You can install bluecat using pip:
pip install bluecat
Otherwise, clone this repo and install manually:
git clone https://github.com/davehah/bluecat.git
cd bluecat
pip install .
We focus on estimating the uncertainty of a single deterministic simulation of streamflow. Following the traditional split-sample testing, the calibration data is used to estimate the uncertainty of the test data. First, import the package:
import bluecat as bc
We will be using the Arno River basin data provided by hymodbluecat using simulations from Hymod (data and model can be retrieved from the corresponding package). Looking at the first 5 rows:
date | obs | sim |
---|---|---|
1992-01-01 | 4.45 | 15.000000 |
1992-01-02 | 4.31 | 14.381293 |
1992-01-03 | 4.35 | 13.788106 |
1992-01-04 | 4.26 | 13.219407 |
1992-01-05 | 4.18 | 12.674306 |
We need to split the dataset into calibration and test sets and define the number of neighbours (m
) and the significance level (siglev
):
cal = df["1992-01-01":"2011-12-31"]
test = df["2012-01-01":]
qcalib = cal['sim'].to_numpy()
qcalibobs = cal['obs'].to_numpy()
qsim = test['sim'].to_numpy()
qobs = test['obs'].to_numpy()
m = 100
siglev = 0.05
Although the observed streamflow for the test set is optional, it is required for the probability-probability plot. Now configure BLUECAT:
app = bc.Bluecat(qsim, qcalib, qcalibobs,
m, siglev, bc.KMomentsEstimation(),
qobs, prob_plot=True)
Here, K-Moments estimation is used to find the prediction interval. Alternatively, it is possible to use the empirical estimation (faster) using bc.EmpiricalEstimation()

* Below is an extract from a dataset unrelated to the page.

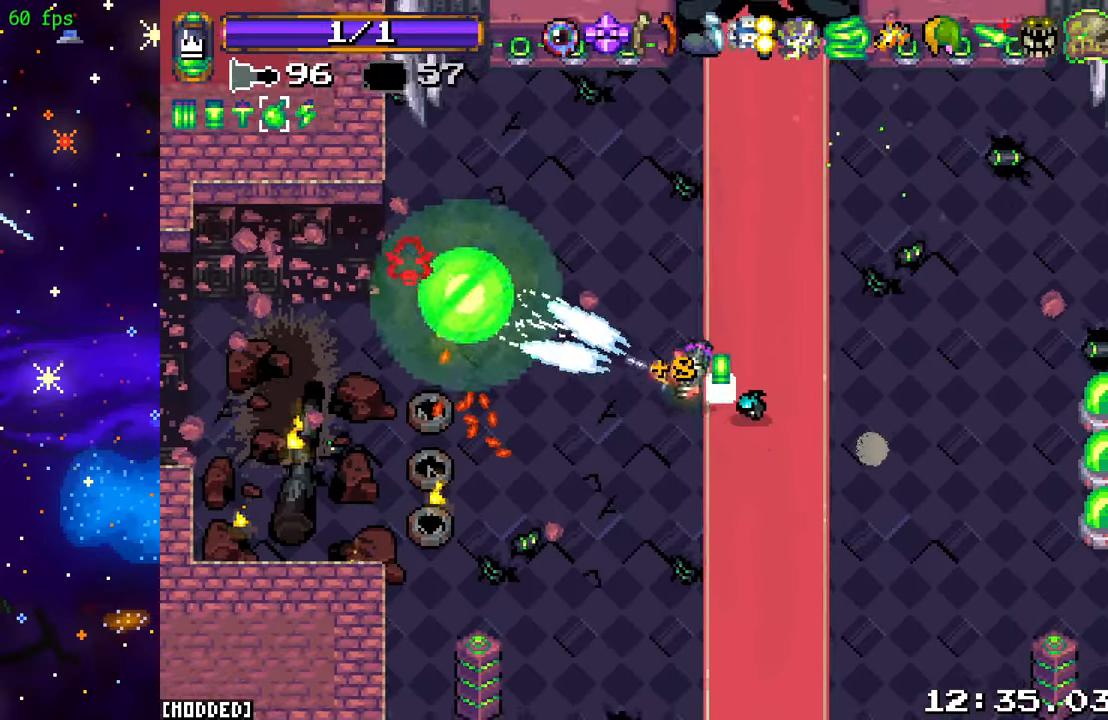
{"buttons": [], "left_stick": "down-right", "right_stick": "left", "events": [[117, "left_stick", "center"], [167, "left_stick", "right"], [267, "R2", "up"], [267, "right_stick", "left"], [317, "left_stick", "down-right"]]}
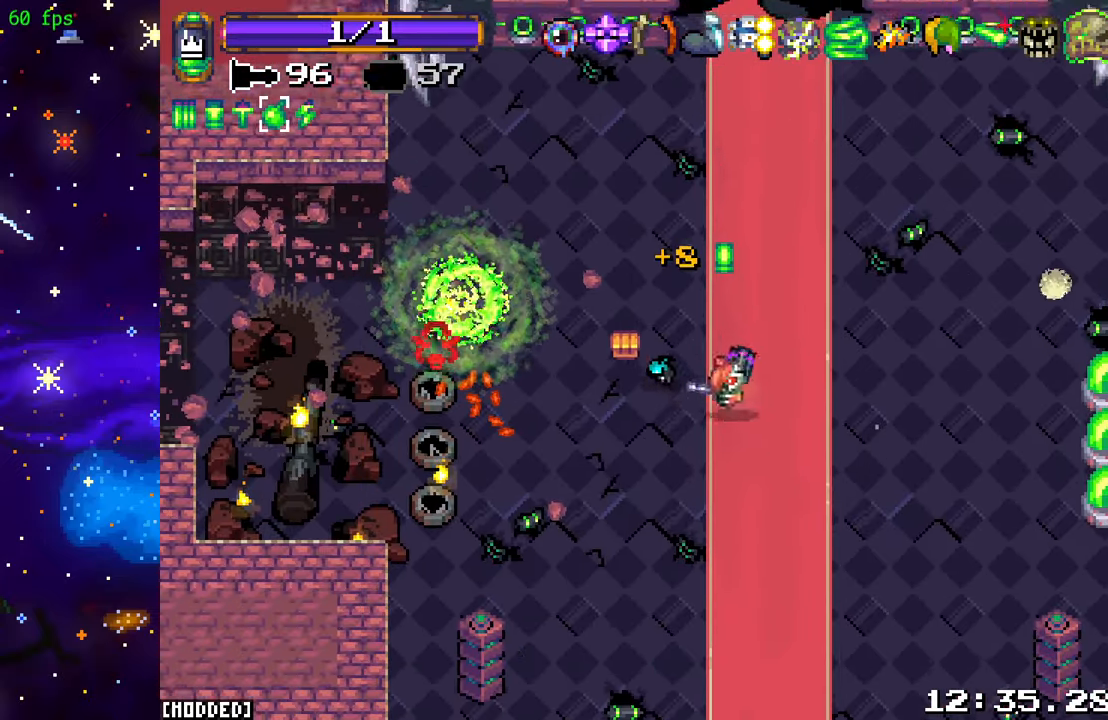
{"buttons": [], "left_stick": "right", "right_stick": "right", "events": [[50, "left_stick", "right"], [133, "L1", "down"], [133, "right_stick", "center"], [233, "L1", "up"], [233, "right_stick", "right"]]}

instead. The difference between empirical and K-Moments estimation can be found in the reference below. Now simulate BLUECAT:
app.sim()
app
stores all the results, for example, the mean (app.medpred
), the upper (app.suppred
), and lower bands (app.infpred
). If K-Moments is used for the prediction interval, it is wise to check the optimization results from fitting the Pareto-Burr-Feller distribution (app.opt
).
fun: 50.23428305968906
jac: array([-9.76285719e-04, -2.50821584e-04, -7.38964450e-05, -5.41697656e+02])
message: 'Optimization terminated successfully.'
nfev: 2160
nit: 33
success: True
x: array([0.42345394, 0.98037295, 6.99682168, 0.39183529])

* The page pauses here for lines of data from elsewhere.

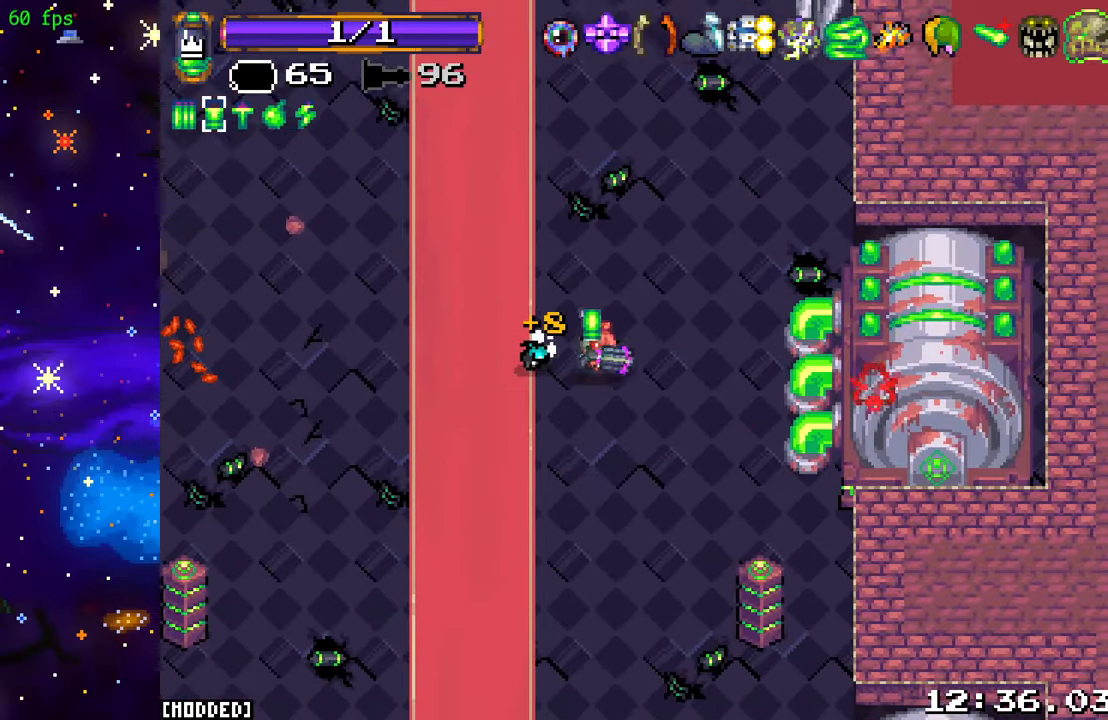
{"buttons": [], "left_stick": "left", "right_stick": "right", "events": [[300, "R2", "down"], [317, "left_stick", "center"], [433, "left_stick", "left"], [500, "R2", "up"]]}
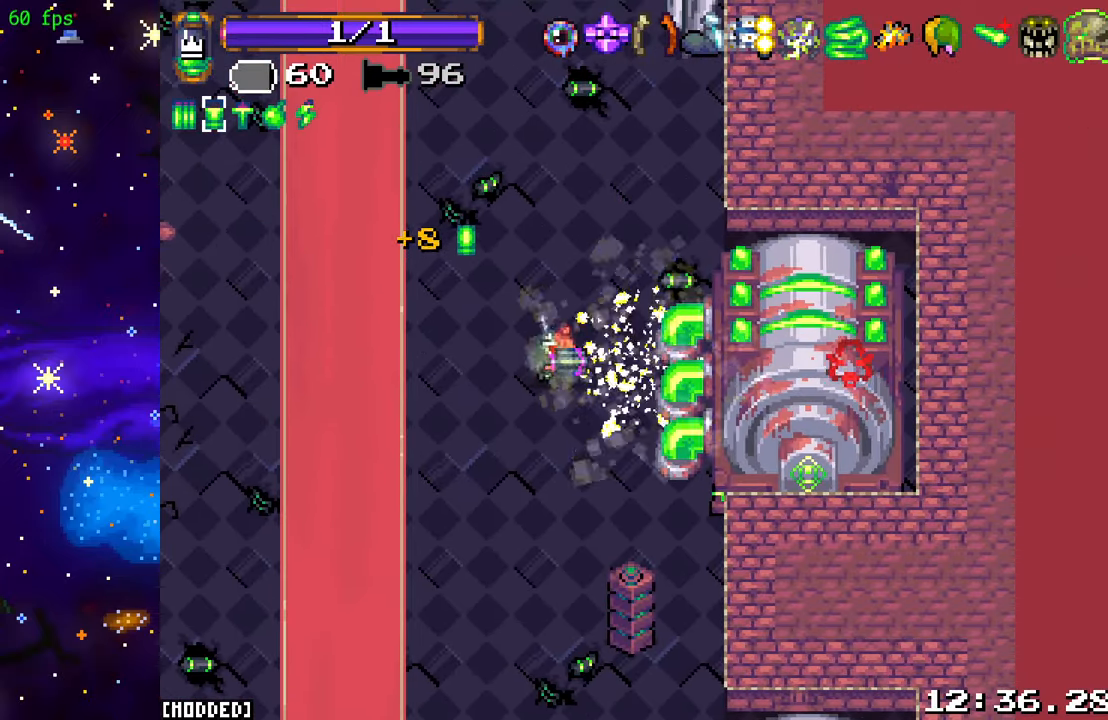
{"buttons": [], "left_stick": "center", "right_stick": "right", "events": [[33, "left_stick", "center"], [383, "left_stick", "down-right"], [483, "left_stick", "center"]]}
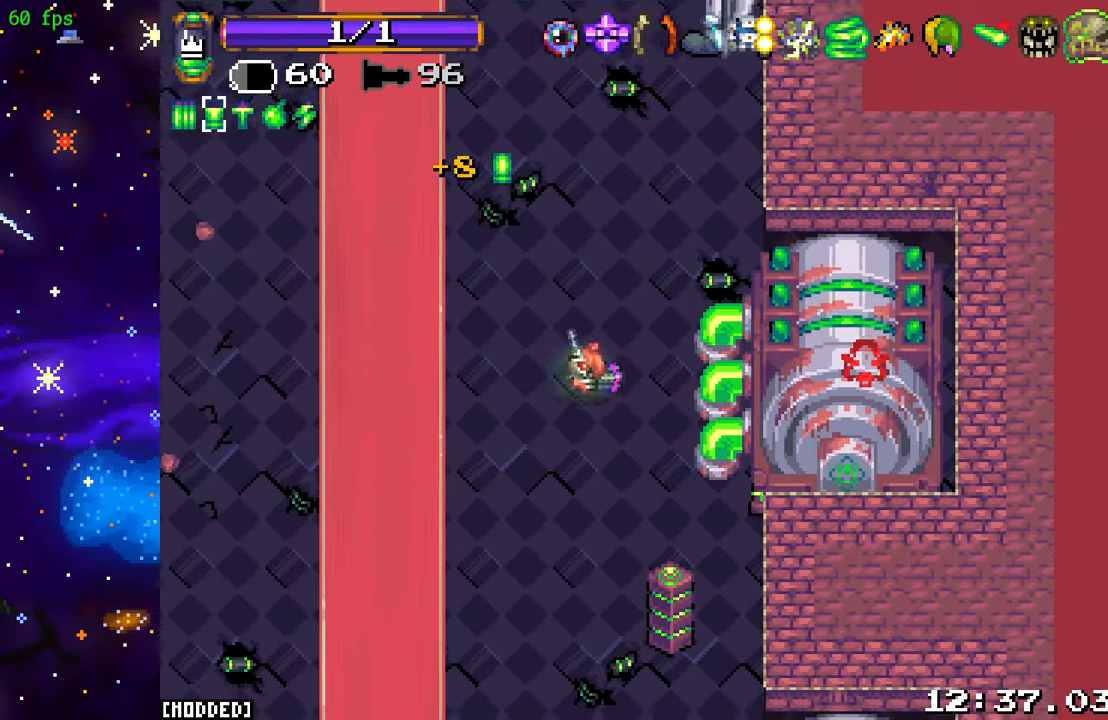
{"buttons": ["R2"], "left_stick": "center", "right_stick": "right", "events": [[383, "R2", "down"]]}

If the observed streamflow for the test set is supplied to bc.Bluecat
, it is possible to plot the reliability diagram (otherwise known as the probability-probability plot):
app.plot_ppp()
Finally, check the streamflow timeseries plot.
[1] D. Koutsoyiannis and A. Montanari, “Bluecat: A Local Uncertainty Estimator for Deterministic Simulations and Predictions,” Water Resources Research, vol. 58, no. 1, Jan. 2022, doi: 10.1029/2021WR031215.